Imagination, according to Neville, is not fanciful—it is creative. What you dwell upon in imagination, especially when felt as real, becomes the seed of your future. If you persist in fear, you reap more fear. If you persist in abundance, you reap more abundance. The world does not mock you—it reflects you.

“Dare to assume the feeling of your wish fulfilled and let it clothe itself in flesh.”

This is why Neville emphasised living from the end, not merely thinking of it. Feeling it real is the act of planting. Once the subconscious accepts it, the harvest is assured.


Repetition in Scripture: The Symbol of Certainty

The Bible confirms this law not only in Genesis but also through its use of repetition.

Pharaoh’s Double Dream

In Genesis 41, Pharaoh dreams twice. Joseph explains:

“And for that the dream was doubled unto Pharaoh twice; it is because the thing is established by God, and God will shortly bring it to pass.”

Neville would see this as a key: when something is repeated, it signifies that it has been accepted on the inner plane and is now inevitable in the outer. The dream has taken root. It must bear fruit.

Paul’s “God knows”

In his letters, Paul sometimes repeats phrases like “God knows.” For instance, in 2 Corinthians 11:11 and 12:2–3, the phrase is said twice.
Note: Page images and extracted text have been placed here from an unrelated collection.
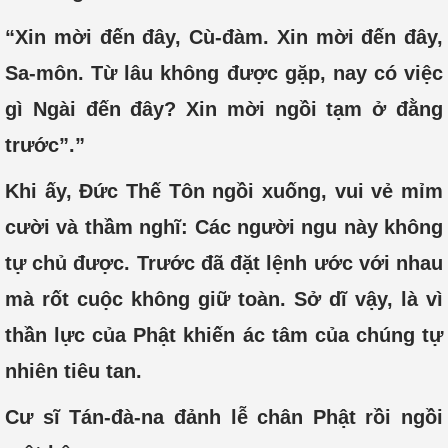
“Xin mời đến đây, Cù-đàm. Xin mời đến đây,
Sa-môn. Từ lâu không được gặp, nay có việc
gì Ngài đến đây? Xin mời ngồi tạm ở đằng
trước”.”
Khi ấy, Ðức Thế Tôn ngồi xuống, vui vẻ mỉm
cười và thầm nghĩ: Các người ngu này không
tự chủ được. Trước đã đặt lệnh ước với nhau
mà rốt cuộc không giữ toàn. Sở dĩ vậy, là vì
thần lực của Phật khiến ác tâm của chúng tự
nhiên tiêu tan.
Cư sĩ Tán-đà-na đảnh lễ chân Phật rồi ngồi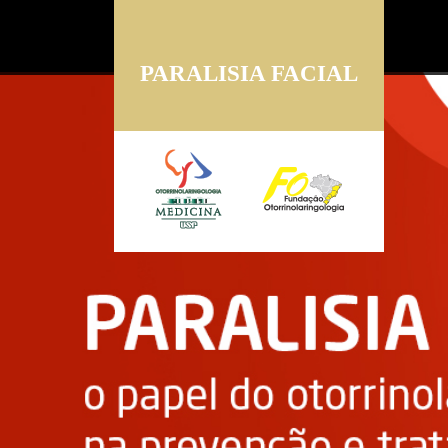
PARALISIA FACIAL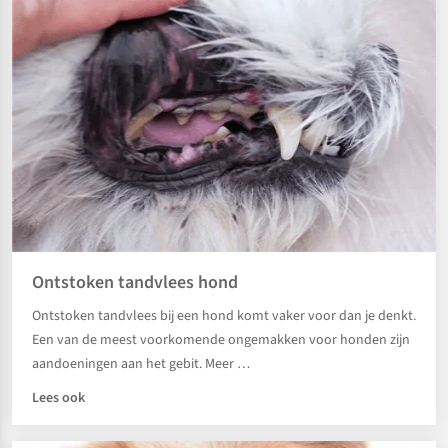
Ontstoken tandvlees hond
Ontstoken tandvlees bij een hond komt vaker voor dan je denkt.
Een van de meest voorkomende ongemakken voor honden zijn
aandoeningen aan het gebit. Meer …
Lees ook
To Neville, this wasn’t idle rhetoric. “God” represents the creative consciousness—the divine imagination. By repeating it, Paul was affirming that what is inwardly known is already settled. It is true, regardless of whether the outer world sees it yet.

Repetition in the Bible is not random. It symbolises inner establishment—the point at which a thing is sown so deeply that its identical harvest must come.


Change the Seed, Change the Harvest

The law of identical harvest is both a warning and an invitation. If your current life is a painful harvest, Neville would not ask you to struggle against the effects. He would ask you to change the cause.

Change the seed. Change your assumption of yourself. Dwell in the new state inwardly—until you feel it real—and then let it unfold.

You are always sowing. Through your self-talk, your reactions, your assumptions, and your inner dialogues, you are dropping seeds into the soil of the subconscious. The question is not will it work—it always does.

The question is: What are you planting?